Possible choices: tokenize, rehyphenate, align, kbest, bin, all, server

Default: “all”

--autocrop

Discard tokens near page edges

Default: False

--precache_images

Create images for the server API

Default: False

crop

Mark tokens near the edges of a page as disabled.

This may be desirable for scanned documents where the OCR has picked up partial words or sentences near the page edges.

The tokens are not discarded, merely marked disabled so they don’t show up in the correction interface or generated gold files.

If neither –edge_left nor –edge_right are provided, an attempt will be made to calculate them automatically.

python -m CorrectOCR crop [-h]
                          (--docid DOCID | --docids DOCIDS [DOCIDS ...] | --all)
                          [--edge_left EDGE_LEFT] [--edge_right EDGE_RIGHT]
Named Arguments
--docid

Input document ID (filename without path or extension)

--docids

Input multiple document IDs

--all

Prepare all original/gold pairs

Default: False

--edge_left

Set left cropping edge (in pixels)

--edge_right

Set right cropping edge (in pixels)

stats

Calculate stats about corrected documents.

The procedure is to first generate a report that shows how many tokens have been sorted into each bin.
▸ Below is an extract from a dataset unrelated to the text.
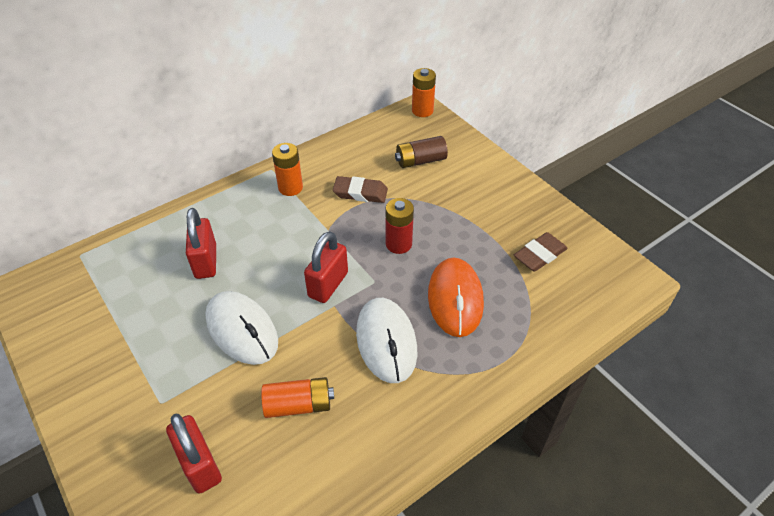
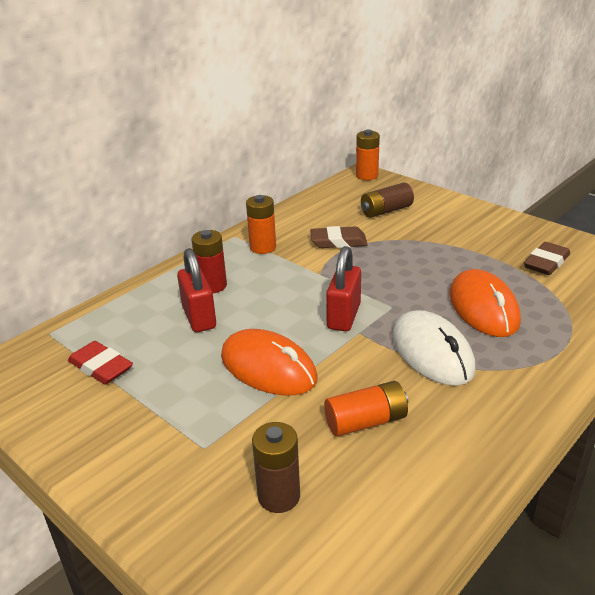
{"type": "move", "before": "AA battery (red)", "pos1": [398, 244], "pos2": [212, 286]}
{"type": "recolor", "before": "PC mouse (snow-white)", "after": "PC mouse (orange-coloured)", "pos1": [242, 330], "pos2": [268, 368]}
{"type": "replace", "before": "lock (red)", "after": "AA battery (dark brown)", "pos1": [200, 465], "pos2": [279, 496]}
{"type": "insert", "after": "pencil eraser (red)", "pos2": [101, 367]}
This report can then be annotated with the desired decision for each bin, and use this annotated report to generate settings for the heuristics.
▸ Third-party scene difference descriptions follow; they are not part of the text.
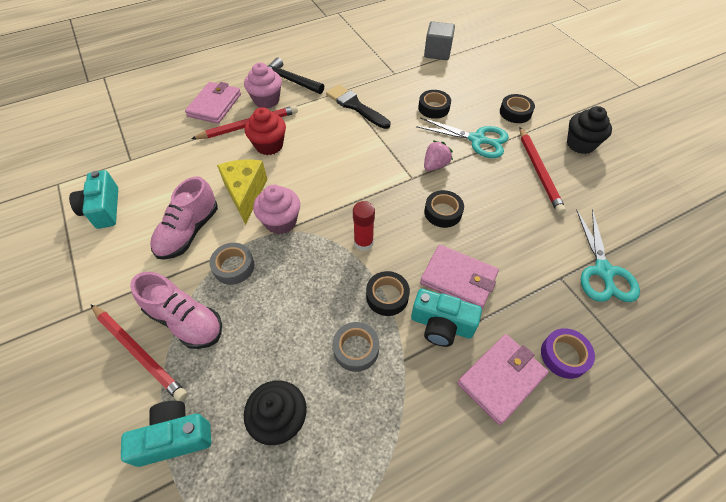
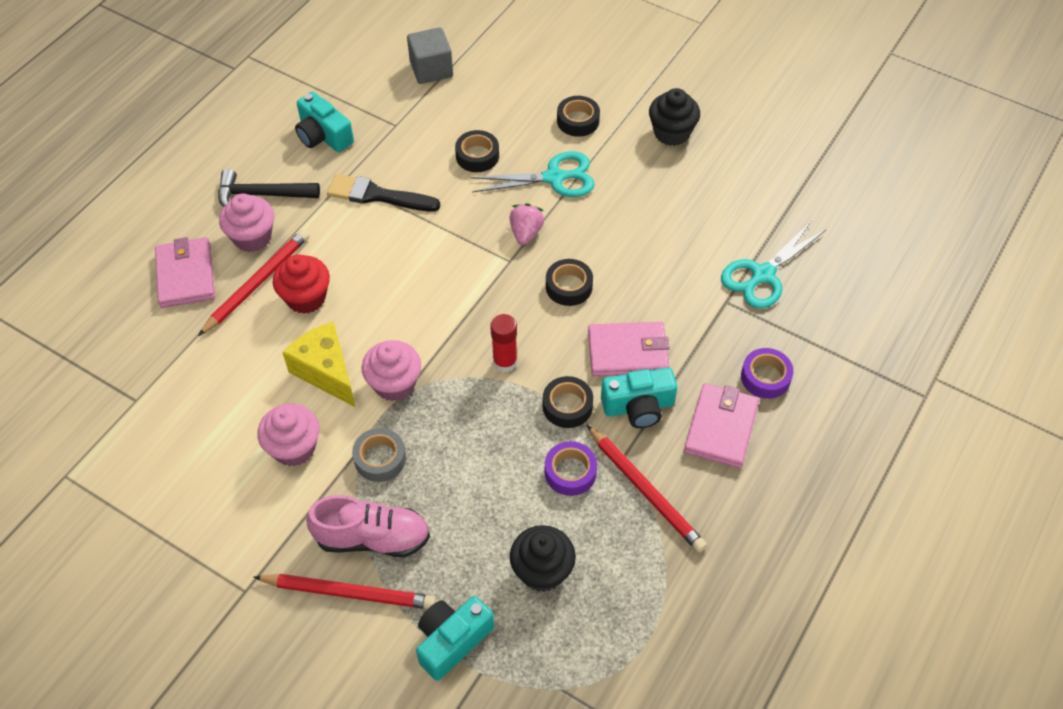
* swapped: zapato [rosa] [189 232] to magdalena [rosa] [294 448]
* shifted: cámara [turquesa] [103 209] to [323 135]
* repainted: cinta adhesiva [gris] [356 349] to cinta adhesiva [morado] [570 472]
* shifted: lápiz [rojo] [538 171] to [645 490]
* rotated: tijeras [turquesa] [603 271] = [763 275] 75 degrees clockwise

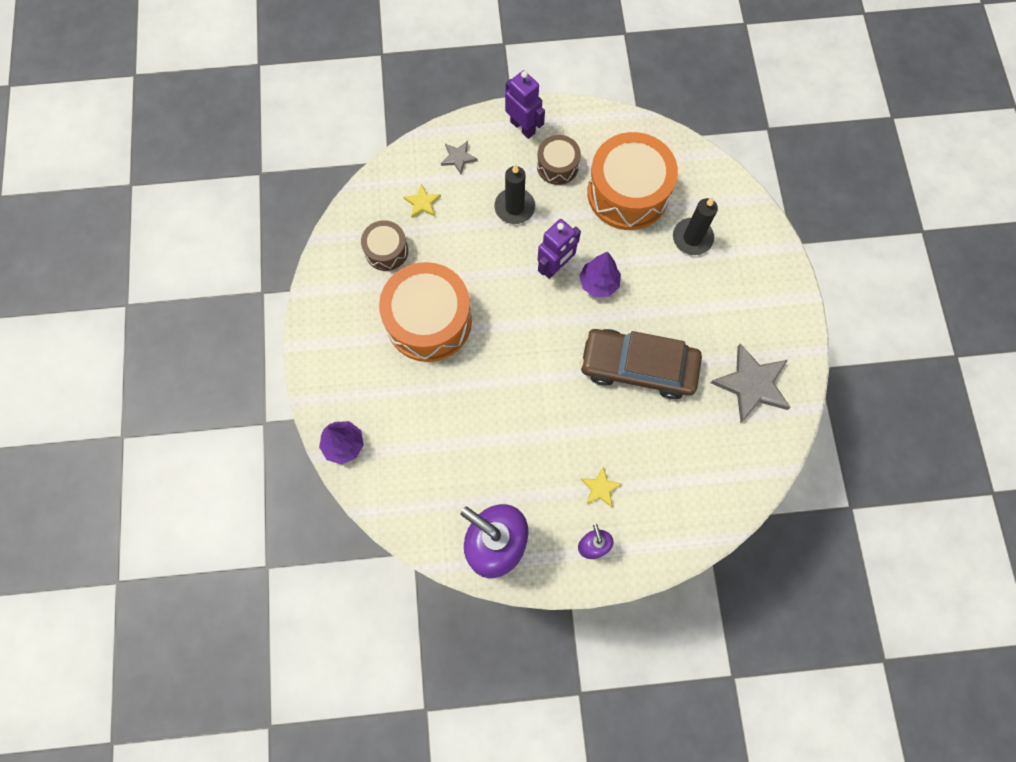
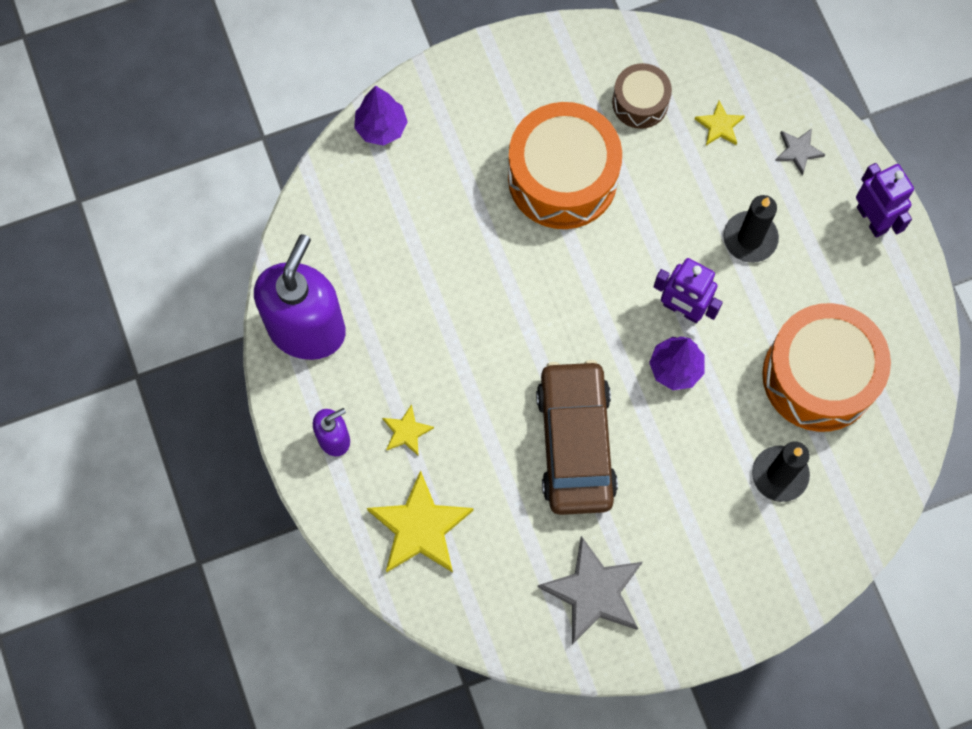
* new: estrella [amarillo] [420 527]
* rotated: robot [morado] [523 127] = [872 219] 60 degrees counterclockwise
* gone: tambor [marrón] [557 166]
See CorrectOCR.heuristics.Heuristics for further details.

python -m CorrectOCR stats [-h] (--make_report | --make_settings) [--rebin]
                           [--only_done ONLY_DONE]
Named Arguments
--make_report

Make heuristics statistics report from finished documents

Default: False

--make_settings

Make heuristics settings from report

Default: False

--rebin

Rerun kbest/bin steps to compare quality (will take longer)

Default: False

--only_done

Whether to include all or only fully annotated documents

Default: True

correct

Apply corrections

python -m CorrectOCR correct [-h] (--docid DOCID | --filePath FILEPATH)
                             (--interactive | --apply APPLY | --autocorrect | --gold_ready)
                             [--highlight]
Named Arguments
--docid

Input document ID (filename without path or extension)

--filePath

Input file path (will be copied to originalPath directory)

--interactive

Use interactive shell to input and approve suggested corrections

Default: False

--apply

Apply externally corrected token CSV to original document

--autocorrect

Apply automatic corrections as configured in settings

Default: False

--gold_ready

Apply gold from ready document

Default: False

--highlight

Create a copy with highlighted words (only available for PDFs)

Default: False

index

Generate index data

python -m CorrectOCR index [-h] (--docid DOCID | --filePath FILEPATH)
                           [--exclude EXCLUDE] --termFile TERMFILES
                           [--highlight] [--autocorrect]
Named Arguments
--docid

Input document ID (filename without path or extension)

--filePath

Input file path (will be copied to originalPath directory)

--exclude

Doc ID to exclude (can be specified multiple times)

Default: []

--termFile

File containing a string on each line, which will be matched against the tokens

Default: []

--highlight

Create a copy with highlighted words (only available for PDFs)

Default: False

--autocorrect

Apply automatic corrections as configured in settings

Default: False

cleanup

Clean up intermediate files

python -m CorrectOCR cleanup [-h] [--dryrun] [--full]
Named Arguments
--dryrun

Dont delete files, just list them

Default: False

--full

Also delete the most recent files (without .nnn. in suffix)

Default: False

server

Run basic JSON-dispensing Flask server

python -m CorrectOCR server [-h] [--host HOST] [--debug] [--profile [PROFILE]]
                            [--dynamic_images DYNAMIC_IMAGES]
                            [--redirect_hyphenated REDIRECT_HYPHENATED]
Named Arguments
--host

The host address

--debug

Runs the server in debug mode (see Flask docs)

Default: False

--profile

Use Werkzeug profiler middleware

--dynamic_images

Should images be generated dynamically?

--redirect_hyphenated

Redirect requests for hyphenated tokens to “head”